YOUR ASSIGNMENT: Go through the data and copy every line in which "hand" appears.

(Collected data entries)
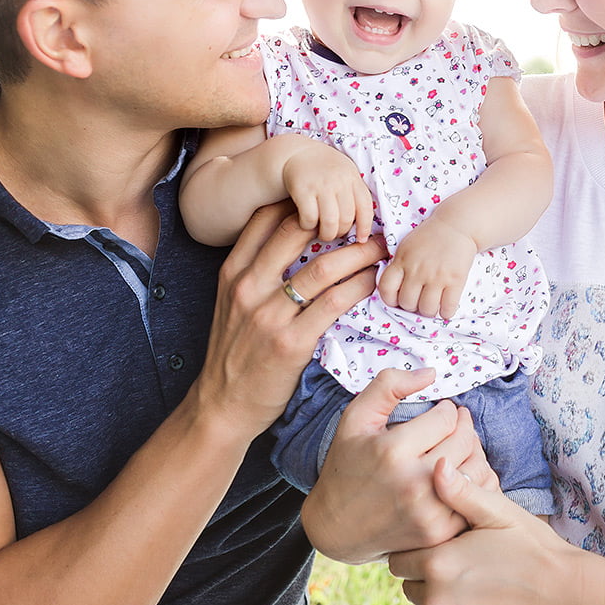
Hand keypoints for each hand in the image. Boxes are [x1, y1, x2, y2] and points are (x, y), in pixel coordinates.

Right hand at [194, 201, 384, 436]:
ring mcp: (269, 315)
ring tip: (381, 247)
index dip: (300, 202)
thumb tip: (292, 243)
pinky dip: (359, 286)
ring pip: (323, 267)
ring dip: (359, 253)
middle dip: (337, 220)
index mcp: (232, 273)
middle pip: (298, 232)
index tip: (330, 198)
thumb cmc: (234, 354)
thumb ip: (254, 274)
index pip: (265, 219)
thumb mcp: (230, 305)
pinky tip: (374, 280)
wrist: (222, 405)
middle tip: (366, 217)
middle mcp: (248, 287)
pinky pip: (334, 303)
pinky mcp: (291, 342)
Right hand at [282, 140, 374, 242]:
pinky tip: (307, 223)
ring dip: (326, 234)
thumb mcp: (344, 172)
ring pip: (330, 222)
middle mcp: (339, 180)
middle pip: (347, 218)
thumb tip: (364, 224)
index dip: (365, 226)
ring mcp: (321, 184)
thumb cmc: (323, 168)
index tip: (361, 239)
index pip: (365, 206)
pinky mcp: (302, 189)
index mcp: (352, 176)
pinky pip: (310, 218)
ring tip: (323, 233)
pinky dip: (308, 226)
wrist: (295, 152)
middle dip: (341, 232)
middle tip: (334, 233)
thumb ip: (354, 192)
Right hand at [303, 368, 499, 563]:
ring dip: (473, 452)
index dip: (447, 410)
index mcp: (392, 452)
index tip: (442, 411)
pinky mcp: (438, 533)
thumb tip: (431, 372)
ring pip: (475, 469)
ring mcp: (428, 512)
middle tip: (457, 424)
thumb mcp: (356, 418)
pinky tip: (460, 472)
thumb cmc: (346, 466)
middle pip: (463, 442)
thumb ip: (389, 386)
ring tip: (460, 445)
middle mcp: (414, 483)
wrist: (336, 527)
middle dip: (463, 427)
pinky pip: (473, 498)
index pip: (446, 418)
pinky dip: (473, 482)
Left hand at [379, 217, 476, 318]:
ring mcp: (437, 276)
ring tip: (432, 304)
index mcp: (402, 260)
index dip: (390, 300)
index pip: (386, 289)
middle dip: (412, 306)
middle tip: (419, 300)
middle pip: (407, 303)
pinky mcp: (455, 280)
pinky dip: (446, 312)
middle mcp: (417, 270)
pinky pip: (447, 308)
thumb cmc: (430, 236)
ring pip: (426, 309)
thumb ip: (399, 266)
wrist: (456, 225)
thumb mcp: (406, 247)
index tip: (398, 299)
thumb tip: (394, 290)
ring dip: (429, 310)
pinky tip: (446, 307)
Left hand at [389, 460, 573, 604]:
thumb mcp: (498, 512)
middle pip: (408, 588)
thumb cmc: (532, 548)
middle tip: (460, 571)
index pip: (398, 560)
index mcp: (437, 562)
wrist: (567, 596)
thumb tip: (436, 466)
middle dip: (427, 578)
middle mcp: (435, 601)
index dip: (419, 553)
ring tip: (467, 595)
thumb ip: (460, 492)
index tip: (443, 550)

EXERCISE OUTPUT:
Hand keypoints for each hand in the image. Boxes are [x1, y1, x2, y2] and points are (x, y), in pixel coordinates.
Right hand at [194, 201, 384, 436]:
Right hand at [282, 140, 374, 242]:
Right hand at [303, 368, 499, 563]:
Left hand at [379, 217, 476, 318]:
Left hand at [389, 460, 573, 604]:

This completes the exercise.